Page-level text extractions
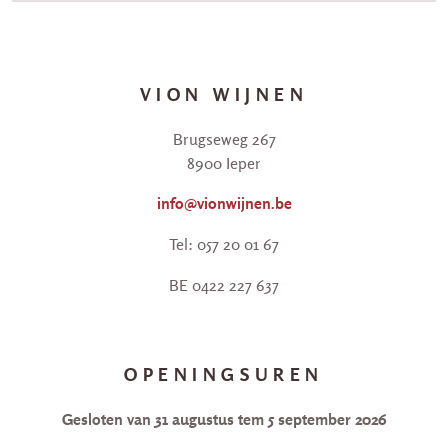
VION WIJNEN
Brugseweg 267
8900 Ieper
info@vionwijnen.be
Tel: 057 20 01 67
BE 0422 227 637
OPENINGSUREN
Gesloten van 31 augustus tem 5 september 2026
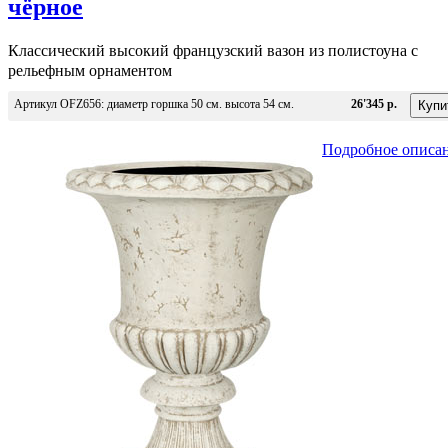
чёрное
Классический высокий французский вазон из полистоуна с
рельефным орнаментом
Артикул OFZ656: диаметр горшка 50 см. высота 54 см.
26'345 р.
Подробное описа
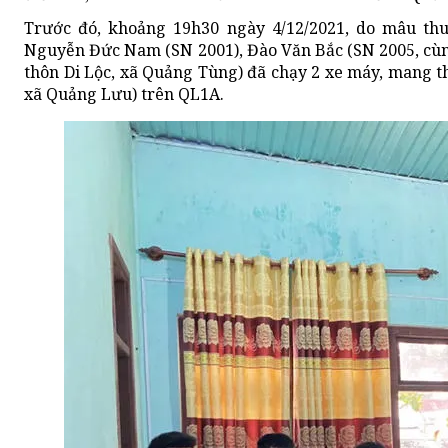
Trước đó, khoảng 19h30 ngày 4/12/2021, do mâu th
Nguyễn Đức Nam (SN 2001), Đào Văn Bắc (SN 2005, cùn
thôn Di Lộc, xã Quảng Tùng) đã chạy 2 xe máy, mang 
xã Quảng Lưu) trên QL1A.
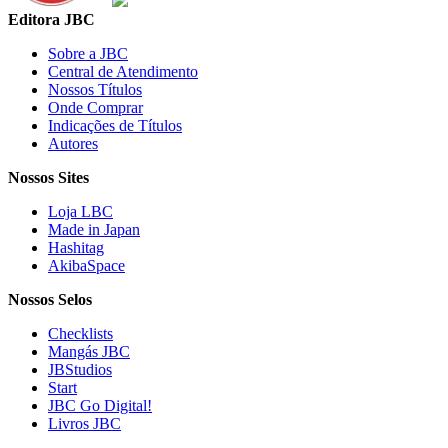
Editora JBC
Sobre a JBC
Central de Atendimento
Nossos Títulos
Onde Comprar
Indicações de Títulos
Autores
Nossos Sites
Loja LBC
Made in Japan
Hashitag
AkibaSpace
Nossos Selos
Checklists
Mangás JBC
JBStudios
Start
JBC Go Digital!
Livros JBC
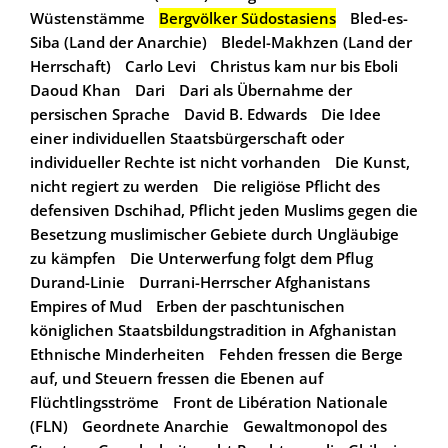
Wüstenstämme
Bergvölker Südostasiens
Bled-es-
Siba (Land der Anarchie)
Bledel-Makhzen (Land der
Herrschaft)
Carlo Levi
Christus kam nur bis Eboli
Daoud Khan
Dari
Dari als Übernahme der
persischen Sprache
David B. Edwards
Die Idee
einer individuellen Staatsbürgerschaft oder
individueller Rechte ist nicht vorhanden
Die Kunst,
nicht regiert zu werden
Die religiöse Pflicht des
defensiven Dschihad, Pflicht jeden Muslims gegen die
Besetzung muslimischer Gebiete durch Ungläubige
zu kämpfen
Die Unterwerfung folgt dem Pflug
Durand-Linie
Durrani-Herrscher Afghanistans
Empires of Mud
Erben der paschtunischen
königlichen Staatsbildungstradition in Afghanistan
Ethnische Minderheiten
Fehden fressen die Berge
auf, und Steuern fressen die Ebenen auf
Flüchtlingsströme
Front de Libération Nationale
(FLN)
Geordnete Anarchie
Gewaltmonopol des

__WRITTEN TASK__.
Please rewrite the entries above with "Land der" changed to "Gebiet der" wherever it occurs, keeping everything else as it is and omitting the pictures.

__YOUR RESPONSE__.
VION WIJNEN
Brugseweg 267
8900 Ieper
info@vionwijnen.be
Tel: 057 20 01 67
BE 0422 227 637
OPENINGSUREN
Gesloten van 31 augustus tem 5 september 2026
чёрное
Классический высокий французский вазон из полистоуна с
рельефным орнаментом
Артикул OFZ656: диаметр горшка 50 см. высота 54 см.
26'345 р.
Подробное описа
Trước đó, khoảng 19h30 ngày 4/12/2021, do mâu th
Nguyễn Đức Nam (SN 2001), Đào Văn Bắc (SN 2005, cùn
thôn Di Lộc, xã Quảng Tùng) đã chạy 2 xe máy, mang 
xã Quảng Lưu) trên QL1A.
Editora JBC
Sobre a JBC
Central de Atendimento
Nossos Títulos
Onde Comprar
Indicações de Títulos
Autores
Nossos Sites
Loja LBC
Made in Japan
Hashitag
AkibaSpace
Nossos Selos
Checklists
Mangás JBC
JBStudios
Start
JBC Go Digital!
Livros JBC
Wüstenstämme
Bergvölker Südostasiens
Bled-es-
Siba (Gebiet der Anarchie)
Bledel-Makhzen (Gebiet der
Herrschaft)
Carlo Levi
Christus kam nur bis Eboli
Daoud Khan
Dari
Dari als Übernahme der
persischen Sprache
David B. Edwards
Die Idee
einer individuellen Staatsbürgerschaft oder
individueller Rechte ist nicht vorhanden
Die Kunst,
nicht regiert zu werden
Die religiöse Pflicht des
defensiven Dschihad, Pflicht jeden Muslims gegen die
Besetzung muslimischer Gebiete durch Ungläubige
zu kämpfen
Die Unterwerfung folgt dem Pflug
Durand-Linie
Durrani-Herrscher Afghanistans
Empires of Mud
Erben der paschtunischen
königlichen Staatsbildungstradition in Afghanistan
Ethnische Minderheiten
Fehden fressen die Berge
auf, und Steuern fressen die Ebenen auf
Flüchtlingsströme
Front de Libération Nationale
(FLN)
Geordnete Anarchie
Gewaltmonopol des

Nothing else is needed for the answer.